Feeling isolated without your ‘work family’
Your relationship with your blood family can sometimes be complicated, but your fellow events industry colleagues and freelancers—your work family—often become the people you interact with most. You’ll spend months working side-by-side, achieving incredible things together, sharing laughs, stress, and triumphs. But when the seasonal slowdown hits, that constant connection can abruptly vanish, leaving a huge void.
If your work family is your main source of social interaction, and you live alone, the Christmas period can feel especially isolating. It might even leave you feeling like the human equivalent of the strawberry cream in the Cadbury’s Heroes tub: unwanted.
That’s why you must keep that line open between you and your work family.
How to cope:
- Check-in with your work family: A simple text or a quick call can mean the world to someone feeling cut off. Why not organise a casual coffee catch-up to reminisce about the past season? Reconnecting can remind you that those bonds don’t just disappear when the work slows down. Remember those people you’ve worked with in the past, and have the best fun with but haven’t seen for ages. Get in touch and meet for a coffee. They may be feeling the same as you!
- Reach out to others in need: Whether it’s a friend, a neighbour, or even volunteering at a local charity, extending kindness to others can often soothe your own feelings of loneliness.
- Honour lost loved ones: If you’re missing someone, take a moment to remember them in a way that feels special to you—light a candle, cook their favourite dish, or write them a letter.
- Nurture relationships outside of work: Use this downtime to strengthen connections with friends, family, or even yourself. Plan small get-togethers, make time for hobbies, or simply enjoy some rest.
- Plan ahead: Why not arrange a team reunion or casual meetup in January? Knowing there’s something to look forward to can make the quieter weeks feel less overwhelming.
A season for self-care and connection
While December can be tough, it’s also an opportunity to refocus, recharge, and reconnect. Whether you’re taking care of your mental health, getting your financial ducks in a row, or finding ways to keep the festive spirit alive, remember—you’re not alone.

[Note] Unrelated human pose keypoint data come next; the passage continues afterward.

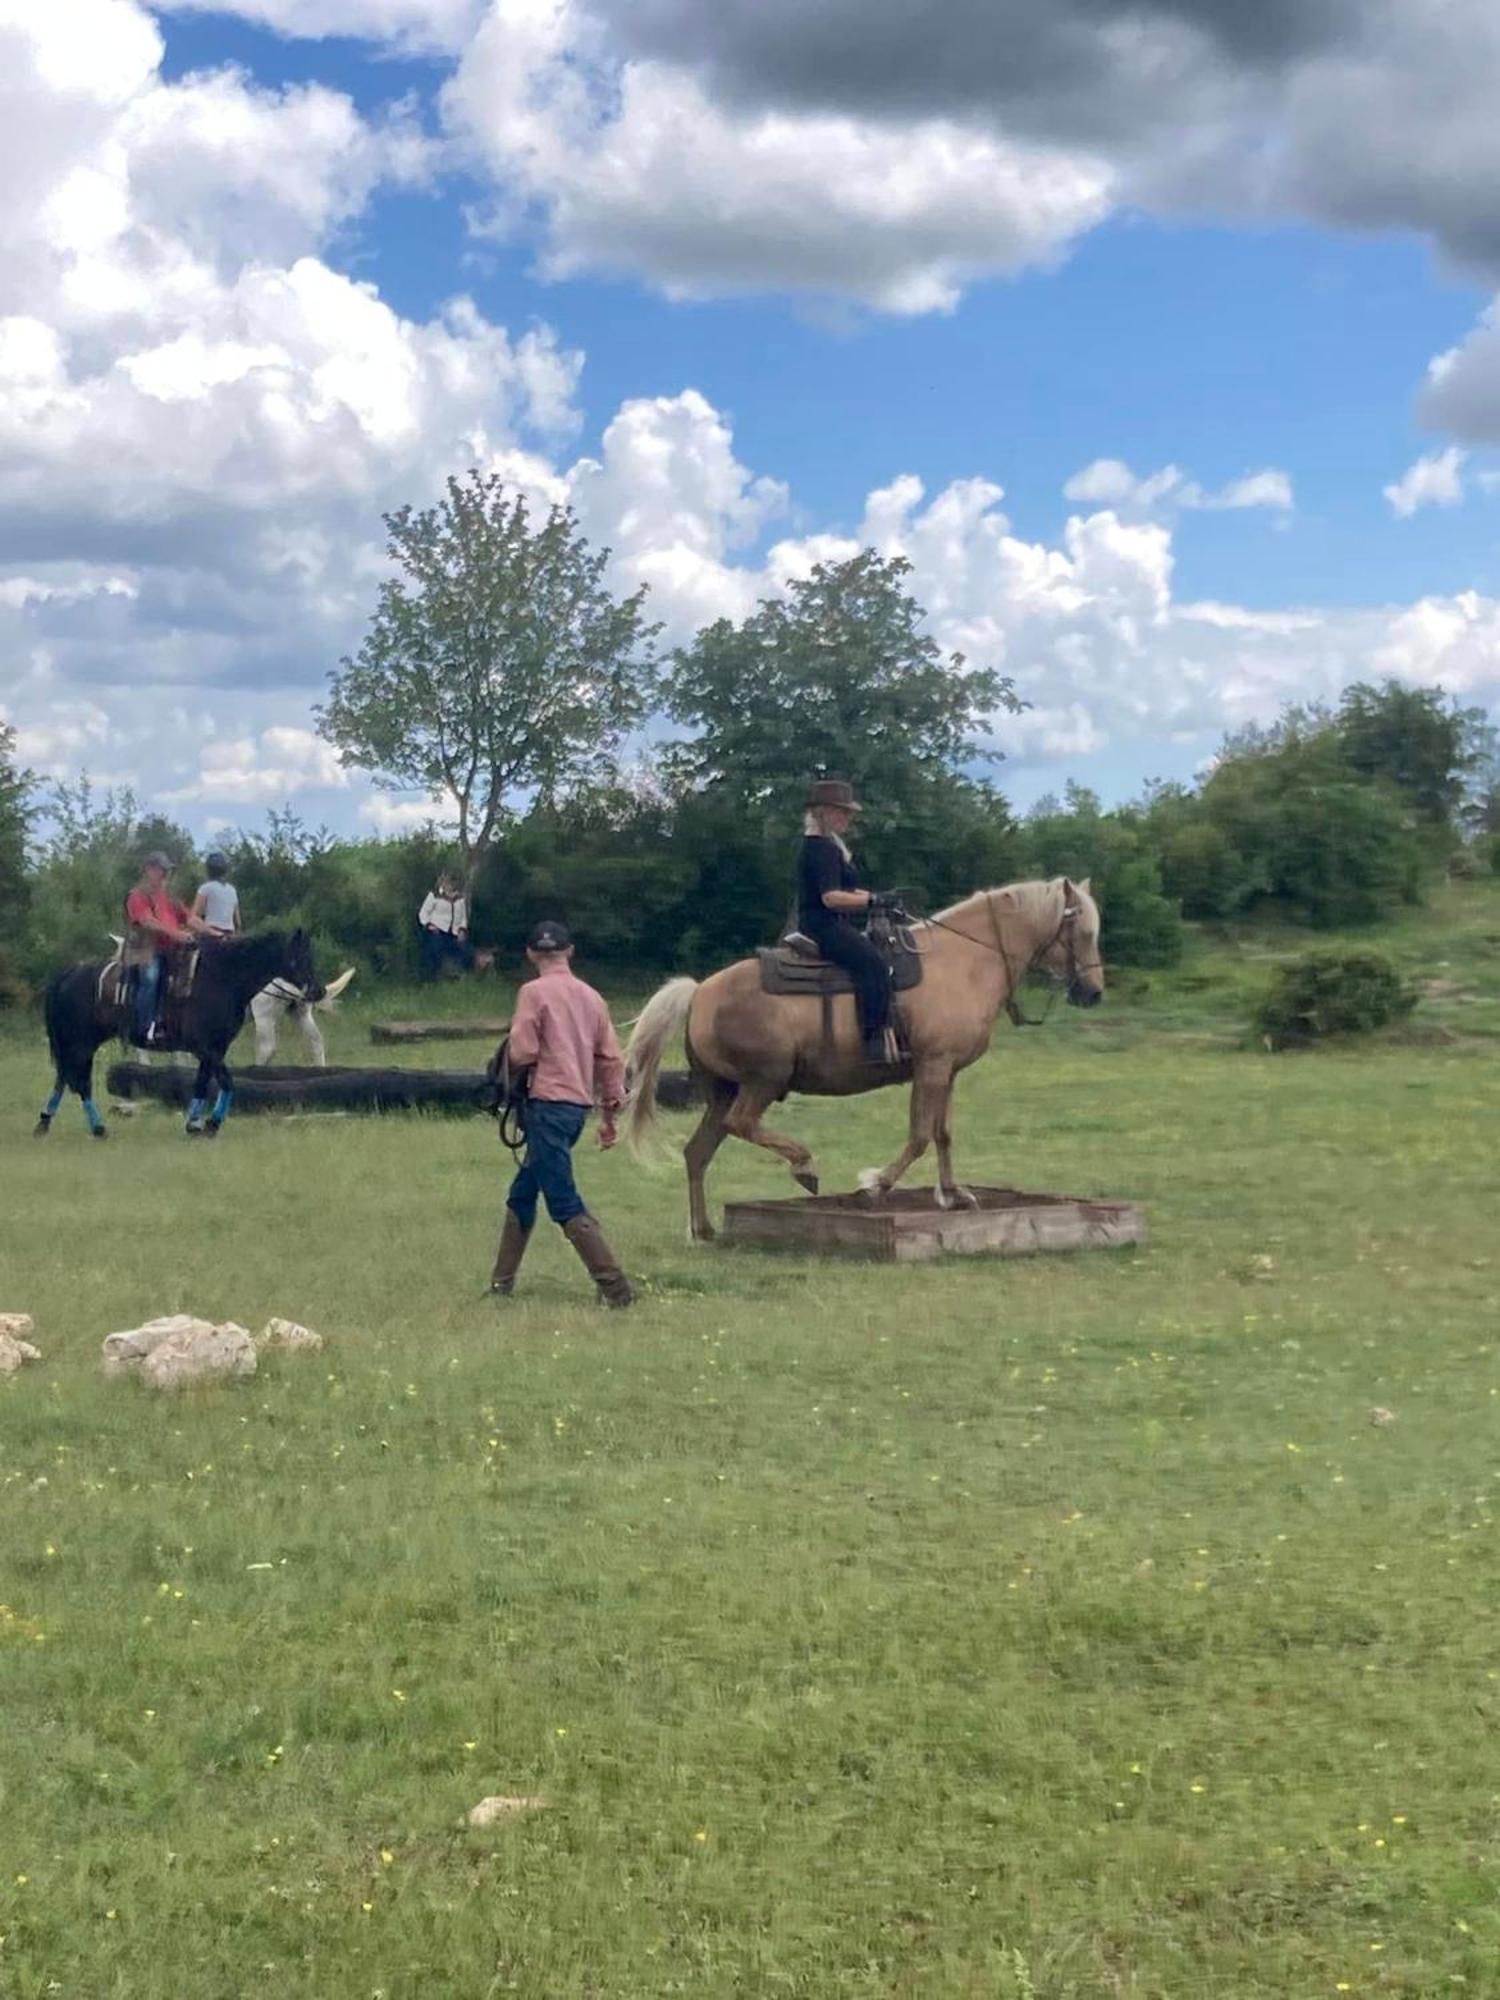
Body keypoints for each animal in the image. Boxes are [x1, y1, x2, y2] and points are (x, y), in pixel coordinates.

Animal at [36, 924, 322, 1144]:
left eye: (311, 956)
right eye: (300, 958)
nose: (317, 991)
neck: (222, 979)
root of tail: (68, 974)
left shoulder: (213, 1050)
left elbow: (203, 1083)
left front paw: (196, 1125)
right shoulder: (207, 1048)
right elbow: (226, 1082)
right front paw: (210, 1124)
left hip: (78, 1044)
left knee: (64, 1078)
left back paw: (45, 1123)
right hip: (81, 1043)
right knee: (80, 1082)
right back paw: (97, 1129)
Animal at [624, 876, 1104, 1232]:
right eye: (1081, 932)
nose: (1093, 993)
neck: (964, 962)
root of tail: (700, 991)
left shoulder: (947, 1071)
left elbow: (943, 1133)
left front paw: (953, 1196)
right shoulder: (931, 1066)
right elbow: (920, 1136)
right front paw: (875, 1186)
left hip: (725, 1089)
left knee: (697, 1152)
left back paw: (703, 1229)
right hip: (763, 1081)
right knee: (739, 1124)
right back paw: (804, 1166)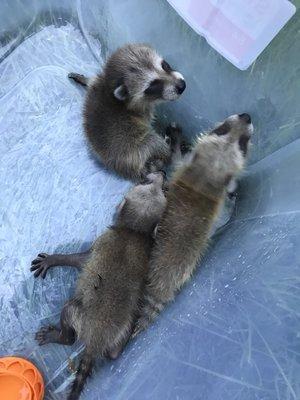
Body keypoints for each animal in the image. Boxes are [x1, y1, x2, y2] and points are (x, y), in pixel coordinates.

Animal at [30, 173, 166, 400]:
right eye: (149, 183)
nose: (161, 175)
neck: (134, 231)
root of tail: (95, 340)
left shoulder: (100, 243)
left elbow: (79, 260)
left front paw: (53, 259)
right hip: (122, 327)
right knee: (114, 352)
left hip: (78, 315)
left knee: (69, 317)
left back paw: (59, 336)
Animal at [68, 43, 185, 180]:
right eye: (152, 86)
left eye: (165, 65)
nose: (182, 86)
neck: (108, 86)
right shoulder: (143, 113)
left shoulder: (96, 83)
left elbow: (90, 81)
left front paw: (83, 79)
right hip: (136, 147)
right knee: (155, 142)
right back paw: (171, 145)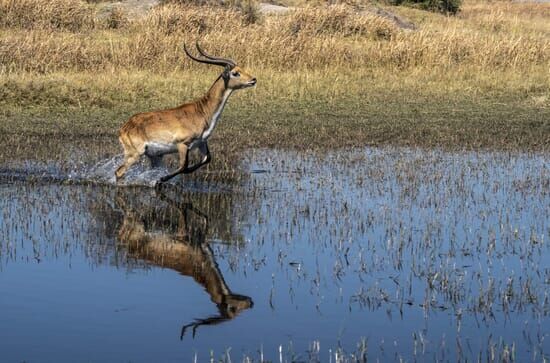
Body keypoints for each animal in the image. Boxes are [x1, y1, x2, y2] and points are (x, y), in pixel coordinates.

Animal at [115, 43, 258, 185]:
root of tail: (124, 128)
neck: (202, 111)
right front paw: (160, 179)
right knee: (119, 172)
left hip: (155, 156)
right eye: (235, 73)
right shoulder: (183, 144)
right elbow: (183, 166)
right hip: (135, 154)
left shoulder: (201, 142)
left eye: (241, 68)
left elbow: (206, 159)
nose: (253, 79)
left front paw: (159, 180)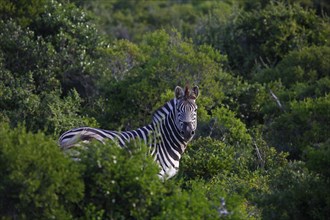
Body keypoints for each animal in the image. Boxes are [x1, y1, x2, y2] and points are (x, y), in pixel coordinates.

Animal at [58, 85, 199, 180]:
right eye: (178, 110)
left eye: (195, 110)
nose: (187, 132)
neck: (164, 141)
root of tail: (63, 137)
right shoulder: (156, 174)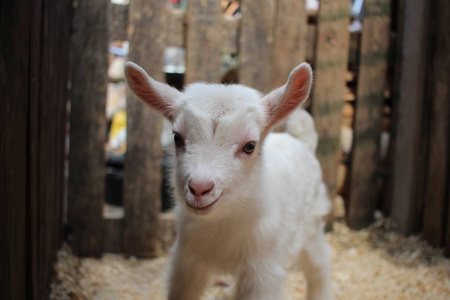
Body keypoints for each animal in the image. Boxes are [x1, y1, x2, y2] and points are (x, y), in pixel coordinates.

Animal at [125, 61, 332, 300]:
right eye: (177, 137)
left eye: (250, 146)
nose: (199, 188)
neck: (223, 221)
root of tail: (301, 141)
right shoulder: (185, 261)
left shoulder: (262, 271)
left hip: (312, 225)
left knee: (320, 265)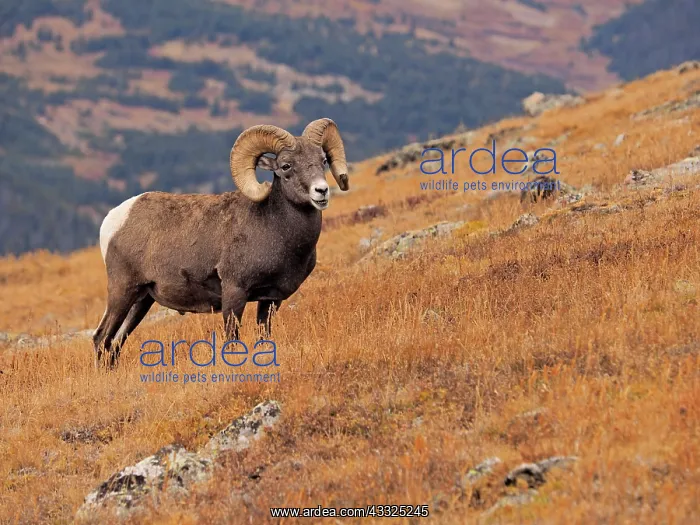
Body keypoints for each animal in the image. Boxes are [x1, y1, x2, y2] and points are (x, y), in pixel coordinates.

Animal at [93, 118, 349, 368]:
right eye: (286, 166)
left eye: (323, 160)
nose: (321, 191)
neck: (273, 226)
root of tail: (115, 219)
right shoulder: (235, 292)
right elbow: (232, 339)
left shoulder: (270, 300)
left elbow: (264, 337)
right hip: (123, 291)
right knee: (101, 337)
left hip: (141, 301)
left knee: (115, 342)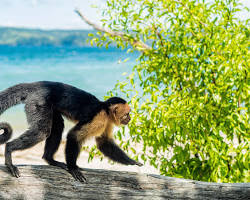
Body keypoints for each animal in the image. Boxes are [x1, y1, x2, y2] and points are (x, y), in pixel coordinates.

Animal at [0, 81, 142, 181]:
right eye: (127, 114)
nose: (130, 118)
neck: (106, 111)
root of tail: (37, 84)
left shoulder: (107, 122)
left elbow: (104, 143)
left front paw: (132, 162)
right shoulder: (99, 118)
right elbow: (74, 135)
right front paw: (73, 168)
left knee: (57, 127)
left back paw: (50, 159)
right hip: (38, 101)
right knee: (42, 132)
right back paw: (9, 150)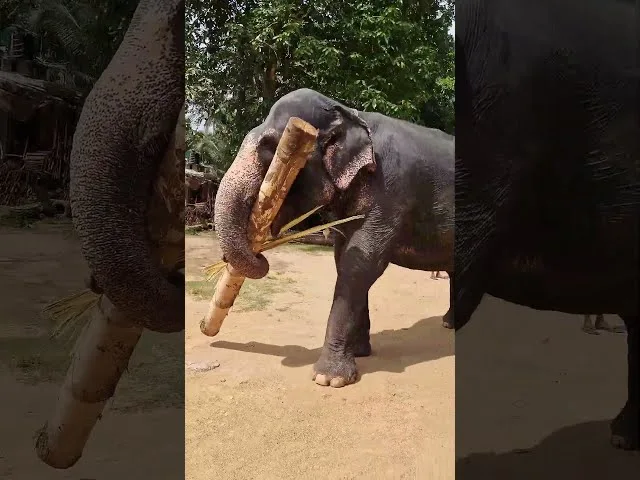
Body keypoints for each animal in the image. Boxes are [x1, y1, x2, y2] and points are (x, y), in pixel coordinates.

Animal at [214, 88, 454, 388]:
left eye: (272, 148)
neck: (352, 113)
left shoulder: (392, 190)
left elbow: (362, 262)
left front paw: (328, 378)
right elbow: (343, 257)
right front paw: (360, 353)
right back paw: (451, 324)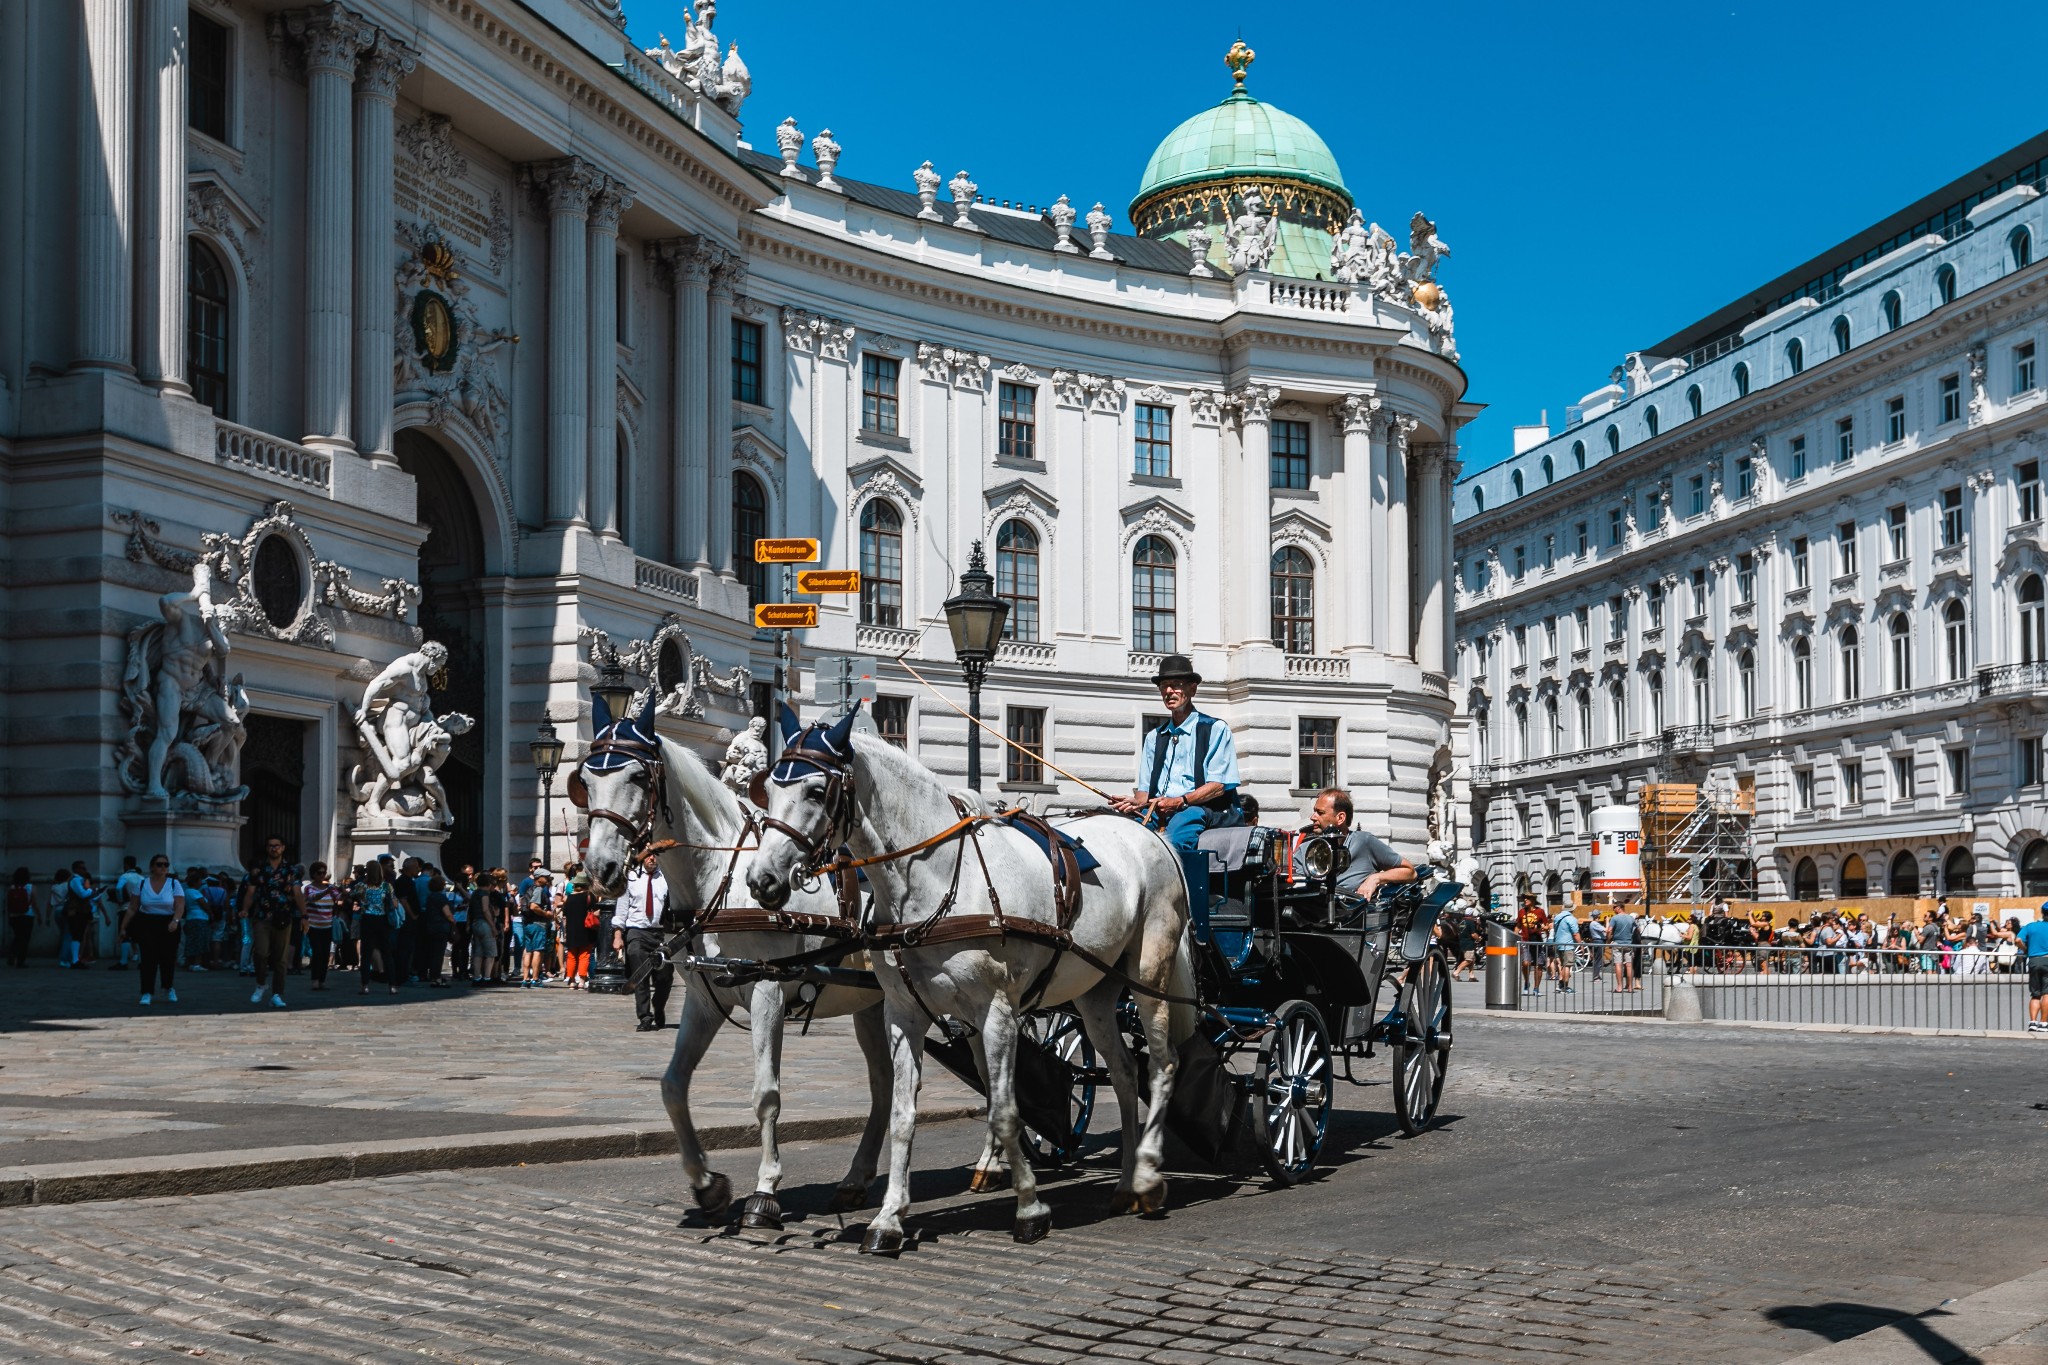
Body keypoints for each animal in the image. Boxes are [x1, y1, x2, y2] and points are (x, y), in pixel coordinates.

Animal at [581, 695, 892, 1227]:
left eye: (639, 778)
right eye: (584, 779)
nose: (600, 868)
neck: (719, 879)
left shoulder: (768, 993)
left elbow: (766, 1094)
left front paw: (765, 1191)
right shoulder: (704, 1002)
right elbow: (672, 1085)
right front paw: (707, 1185)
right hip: (872, 1005)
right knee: (885, 1085)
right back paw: (855, 1180)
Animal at [749, 712, 1196, 1252]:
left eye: (817, 790)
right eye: (769, 788)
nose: (761, 880)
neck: (934, 880)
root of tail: (1150, 833)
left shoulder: (997, 1011)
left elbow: (1004, 1110)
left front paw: (1030, 1208)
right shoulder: (903, 1014)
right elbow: (902, 1114)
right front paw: (889, 1218)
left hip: (1150, 971)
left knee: (1163, 1065)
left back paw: (1148, 1176)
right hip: (1094, 993)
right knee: (1127, 1073)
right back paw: (1128, 1181)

However, if you or someone you know is feeling the weight of the Christmas period, there are lots of organisations that you can contact for support:
The Salvation Army: Christmas Present Appeal
NSPCC: Children’s health and well-being
Samaritans: A suicide prevention charity
Age UK: The UK’s leading charity for helping the elderly
Turning the toughness of December into a time of care
The festive season isn’t easy for everyone, and that’s okay. December often comes with mixed feelings—joy, reflection, and, for some, deep emotional and mental challenges. Whether it’s the quieter workdays, the absence of loved ones, or simply the weight of a difficult year, it’s important to acknowledge these feelings and make space for care, for yourself and others.
This is a time to remind ourselves that we’re part of a bigger community. Whether you lean on your work family, reach out to old friends, or support someone in need, even the smallest act of connection can make the season brighter.
So, as we muddle through the madness this time of year brings, let’s prioritise kindness—to ourselves and others. However you’re spending December, know that your feelings are valid, and you’re not alone. If the season feels heavy, don’t hesitate to reach out to a friend, a loved one, a colleague, or one of the fantastic organisations listed above. Sometimes, just sharing your thoughts can lighten the load.
We wish you a peaceful, restful, calm and content festive season.